This couple work together in a hard-graft, close-knit community, so their experiences as their daughter has developed and will now grow up has been, and will continue to be, closely shared by their friends and colleagues as well as their families.
This little girl is one of the lucky ones. She will know boundless love and support throughout her life from caring parents who will do all within their gift to make her happy and fulfilled.
She will be doted on, but not spoilt, and watched over but not smothered, while nurtured and encouraged to take her place in the world.
She won’t be pushed away and ignored. She won’t be whacked or thumped. She won’t be undermined or yelled at with monotonous regularity.
She won’t be the terribly abused, unloved and a constantly annoying nuisance that two little boys clearly were before being taken away from their birth parents and placed into foster care.
Brothers Connor and Daniel were featured on a Channel 4 documentary last week that followed the mixed fortunes of children seeking their “forever family” through adoption.
It was heart-rending, gut-wrenching television, not least because when shown consistent love and respect by their foster parents they have flourished in to two apparently normal little boys who for now seem very happy with their lot.
After such an appalling start in life given to them by their natural parents any affection shown to these two, however small, was going to be a bonus. And I was totally in awe of foster mum Katy, who clearly has an amazing all-embracing capacity for love that was humbling to watch.
But what made this such harrowing viewing was the “shop for a kid” adoption parties where children in foster care play while want-to-be parents circle the room looking out for potential sons or daughters that take their fancy.
I wouldn’t presume to put myself in the shoes of people who desperately want children but find that they can’t have them. And anyone who offers a home to a child or children, whether as a foster parent or a forever family, are clearly very special people indeed.
At the last count in March last year, there were a staggering 68,110 children in the care of local authorities.
During 2012, a total of 5,206 were legally adopted which tells you that there are more than 60,000 children in this country currently looking for their forever family.
But for children like Connor and Daniel the odds aren’t good.
Apart from the fact that at six and four they are apparently too old to be attractive to would-be parents, and in an ideal adoption world they come as a pair.
Foster mum Katy is adamant they shouldn’t be split up, but when it comes to adoption, siblings often are because it’s understandably harder to take on two youngsters than one. So better that one finds a permanent loving home than neither of them, goes the philosophy.

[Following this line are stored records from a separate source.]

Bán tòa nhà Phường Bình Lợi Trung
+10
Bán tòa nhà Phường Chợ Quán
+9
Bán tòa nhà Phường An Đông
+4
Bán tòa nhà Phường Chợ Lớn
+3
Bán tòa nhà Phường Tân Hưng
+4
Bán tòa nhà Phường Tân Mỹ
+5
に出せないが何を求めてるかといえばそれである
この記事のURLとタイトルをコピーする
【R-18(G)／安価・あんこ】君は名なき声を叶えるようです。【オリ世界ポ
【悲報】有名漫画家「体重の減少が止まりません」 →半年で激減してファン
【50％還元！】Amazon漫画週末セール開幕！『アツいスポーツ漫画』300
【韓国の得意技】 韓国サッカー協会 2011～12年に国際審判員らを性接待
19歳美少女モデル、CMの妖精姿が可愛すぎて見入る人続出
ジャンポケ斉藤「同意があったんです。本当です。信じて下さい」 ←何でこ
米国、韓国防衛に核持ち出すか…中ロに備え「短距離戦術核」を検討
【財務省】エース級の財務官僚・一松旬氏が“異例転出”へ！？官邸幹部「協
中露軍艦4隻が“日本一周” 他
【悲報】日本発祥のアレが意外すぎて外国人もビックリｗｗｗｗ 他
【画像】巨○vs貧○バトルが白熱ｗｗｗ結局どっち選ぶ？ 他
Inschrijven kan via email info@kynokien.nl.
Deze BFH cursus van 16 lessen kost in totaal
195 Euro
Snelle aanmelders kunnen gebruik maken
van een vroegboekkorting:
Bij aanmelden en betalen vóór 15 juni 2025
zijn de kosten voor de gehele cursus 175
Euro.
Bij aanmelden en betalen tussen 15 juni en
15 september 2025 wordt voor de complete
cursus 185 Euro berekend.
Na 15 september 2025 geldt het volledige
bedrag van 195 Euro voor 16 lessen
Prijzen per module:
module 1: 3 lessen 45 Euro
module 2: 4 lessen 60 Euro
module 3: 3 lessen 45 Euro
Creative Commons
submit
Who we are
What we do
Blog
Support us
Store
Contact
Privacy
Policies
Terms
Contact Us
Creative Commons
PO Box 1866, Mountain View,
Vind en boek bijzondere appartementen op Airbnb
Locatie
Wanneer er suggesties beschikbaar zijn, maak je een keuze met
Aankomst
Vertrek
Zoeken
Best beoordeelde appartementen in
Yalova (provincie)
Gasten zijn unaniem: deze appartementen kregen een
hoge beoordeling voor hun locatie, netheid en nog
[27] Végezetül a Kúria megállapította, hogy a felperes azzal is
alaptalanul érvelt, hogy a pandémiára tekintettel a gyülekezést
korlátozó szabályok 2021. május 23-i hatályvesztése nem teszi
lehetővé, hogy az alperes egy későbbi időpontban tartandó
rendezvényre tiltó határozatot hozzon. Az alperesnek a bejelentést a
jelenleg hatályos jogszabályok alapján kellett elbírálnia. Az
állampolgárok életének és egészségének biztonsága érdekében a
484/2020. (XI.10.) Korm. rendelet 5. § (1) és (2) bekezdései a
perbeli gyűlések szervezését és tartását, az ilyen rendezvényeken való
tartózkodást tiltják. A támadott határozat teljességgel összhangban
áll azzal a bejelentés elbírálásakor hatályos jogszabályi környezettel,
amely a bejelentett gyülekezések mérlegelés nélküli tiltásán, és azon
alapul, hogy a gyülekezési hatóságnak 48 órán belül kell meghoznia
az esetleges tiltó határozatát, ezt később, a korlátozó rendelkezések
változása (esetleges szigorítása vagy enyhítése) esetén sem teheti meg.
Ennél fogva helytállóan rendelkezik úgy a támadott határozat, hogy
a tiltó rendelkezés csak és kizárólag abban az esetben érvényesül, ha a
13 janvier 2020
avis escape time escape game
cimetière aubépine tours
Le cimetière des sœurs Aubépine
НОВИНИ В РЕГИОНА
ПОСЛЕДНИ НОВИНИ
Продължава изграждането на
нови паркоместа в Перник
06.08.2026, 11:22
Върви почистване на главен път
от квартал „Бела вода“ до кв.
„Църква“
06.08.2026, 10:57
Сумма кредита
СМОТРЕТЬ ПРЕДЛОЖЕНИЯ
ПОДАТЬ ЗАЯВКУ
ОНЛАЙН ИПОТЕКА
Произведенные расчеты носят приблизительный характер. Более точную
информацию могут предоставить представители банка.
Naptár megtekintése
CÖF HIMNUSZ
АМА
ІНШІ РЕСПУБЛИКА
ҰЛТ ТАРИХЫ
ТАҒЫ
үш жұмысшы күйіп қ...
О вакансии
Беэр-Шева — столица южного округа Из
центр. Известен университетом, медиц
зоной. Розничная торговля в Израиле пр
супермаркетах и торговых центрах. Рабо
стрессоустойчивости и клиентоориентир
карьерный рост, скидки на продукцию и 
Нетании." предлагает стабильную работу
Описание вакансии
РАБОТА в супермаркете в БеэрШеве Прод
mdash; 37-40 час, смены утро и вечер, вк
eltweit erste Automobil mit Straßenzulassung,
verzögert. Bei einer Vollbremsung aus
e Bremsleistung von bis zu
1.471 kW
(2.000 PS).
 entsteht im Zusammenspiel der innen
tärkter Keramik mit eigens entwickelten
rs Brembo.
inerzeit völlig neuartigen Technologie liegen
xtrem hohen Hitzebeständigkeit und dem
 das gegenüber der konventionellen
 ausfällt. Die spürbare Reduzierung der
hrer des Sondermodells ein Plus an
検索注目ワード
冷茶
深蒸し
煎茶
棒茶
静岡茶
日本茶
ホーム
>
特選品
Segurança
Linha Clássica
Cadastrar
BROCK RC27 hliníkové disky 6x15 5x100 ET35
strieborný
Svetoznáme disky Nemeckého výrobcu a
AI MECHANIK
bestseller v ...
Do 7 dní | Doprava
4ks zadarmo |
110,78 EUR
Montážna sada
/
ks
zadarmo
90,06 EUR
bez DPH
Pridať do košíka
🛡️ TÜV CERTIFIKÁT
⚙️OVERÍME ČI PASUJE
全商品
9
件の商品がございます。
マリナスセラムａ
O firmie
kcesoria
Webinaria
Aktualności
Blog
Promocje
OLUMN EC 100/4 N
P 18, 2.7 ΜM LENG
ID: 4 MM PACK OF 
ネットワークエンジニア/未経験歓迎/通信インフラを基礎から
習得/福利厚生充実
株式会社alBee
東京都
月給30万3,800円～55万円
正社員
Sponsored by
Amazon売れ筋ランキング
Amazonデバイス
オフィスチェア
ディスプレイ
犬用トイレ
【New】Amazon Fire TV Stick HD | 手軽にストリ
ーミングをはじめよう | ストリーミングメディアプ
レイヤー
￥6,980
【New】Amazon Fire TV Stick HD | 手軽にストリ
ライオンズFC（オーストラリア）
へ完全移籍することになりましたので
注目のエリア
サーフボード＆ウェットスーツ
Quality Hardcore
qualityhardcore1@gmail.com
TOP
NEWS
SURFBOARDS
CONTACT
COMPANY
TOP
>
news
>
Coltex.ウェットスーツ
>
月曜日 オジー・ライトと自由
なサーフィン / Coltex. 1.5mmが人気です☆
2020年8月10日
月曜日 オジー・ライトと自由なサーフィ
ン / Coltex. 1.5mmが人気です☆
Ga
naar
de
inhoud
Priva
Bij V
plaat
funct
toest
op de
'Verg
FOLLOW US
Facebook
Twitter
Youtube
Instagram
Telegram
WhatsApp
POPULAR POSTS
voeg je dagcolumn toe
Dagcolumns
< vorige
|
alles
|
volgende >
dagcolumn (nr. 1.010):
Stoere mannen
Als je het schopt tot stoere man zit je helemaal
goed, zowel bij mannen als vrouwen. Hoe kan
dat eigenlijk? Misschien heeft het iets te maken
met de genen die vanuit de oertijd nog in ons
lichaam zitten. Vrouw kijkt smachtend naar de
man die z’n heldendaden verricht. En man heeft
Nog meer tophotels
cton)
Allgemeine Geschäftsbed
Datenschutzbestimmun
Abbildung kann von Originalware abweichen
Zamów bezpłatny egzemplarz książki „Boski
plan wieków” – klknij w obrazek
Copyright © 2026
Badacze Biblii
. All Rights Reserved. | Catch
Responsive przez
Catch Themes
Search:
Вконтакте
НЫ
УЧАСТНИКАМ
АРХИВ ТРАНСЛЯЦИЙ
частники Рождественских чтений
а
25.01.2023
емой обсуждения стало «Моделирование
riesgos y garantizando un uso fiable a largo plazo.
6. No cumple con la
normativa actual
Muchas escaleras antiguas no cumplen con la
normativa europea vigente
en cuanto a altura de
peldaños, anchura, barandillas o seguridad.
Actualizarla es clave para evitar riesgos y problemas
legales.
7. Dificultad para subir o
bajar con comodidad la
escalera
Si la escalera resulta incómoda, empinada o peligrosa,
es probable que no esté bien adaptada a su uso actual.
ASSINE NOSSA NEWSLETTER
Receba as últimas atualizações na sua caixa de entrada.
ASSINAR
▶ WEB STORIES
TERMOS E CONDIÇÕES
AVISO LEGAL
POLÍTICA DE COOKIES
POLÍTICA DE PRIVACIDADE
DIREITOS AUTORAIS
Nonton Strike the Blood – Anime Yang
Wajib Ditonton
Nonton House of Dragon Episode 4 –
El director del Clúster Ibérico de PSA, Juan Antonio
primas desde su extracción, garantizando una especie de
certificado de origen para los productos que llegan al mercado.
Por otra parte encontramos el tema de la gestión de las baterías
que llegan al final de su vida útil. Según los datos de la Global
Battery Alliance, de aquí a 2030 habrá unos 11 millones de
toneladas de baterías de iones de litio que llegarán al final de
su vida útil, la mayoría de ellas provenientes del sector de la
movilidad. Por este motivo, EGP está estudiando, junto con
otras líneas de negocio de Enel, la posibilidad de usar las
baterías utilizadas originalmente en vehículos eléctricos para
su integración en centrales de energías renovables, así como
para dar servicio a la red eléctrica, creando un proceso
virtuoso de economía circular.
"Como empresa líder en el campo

Clearly, adoption charity BAAF, which has been piloting the party-style adoption activity days, hopes that allowing television camera access to their work will raise awareness about the plight of children without families.
And although the programme makers handled the filming with sensitivity, it felt uncomfortably voyeuristic to watch Connor and Daniel quietly playing at not one, not two, but three adoption parties while potentially new mummies and daddies passed them by in favour of – cuter or younger? – other children.
It was pitifully sad to witness their plight, but these activity days are a step up from the norm, where current adoption procedures match parents and children without them even meeting. As organiser Bridget said matter-of-factly, you don’t buy a new sofa without sitting on it do you?
If nothing else I hope the film helps Connor and Daniel, plus thousands of others like them, to find a family where they’ll be as loved and cared for as much as the little girl of our friends who will be four days old as you read this. Because then, like her, they’ll be the lucky ones.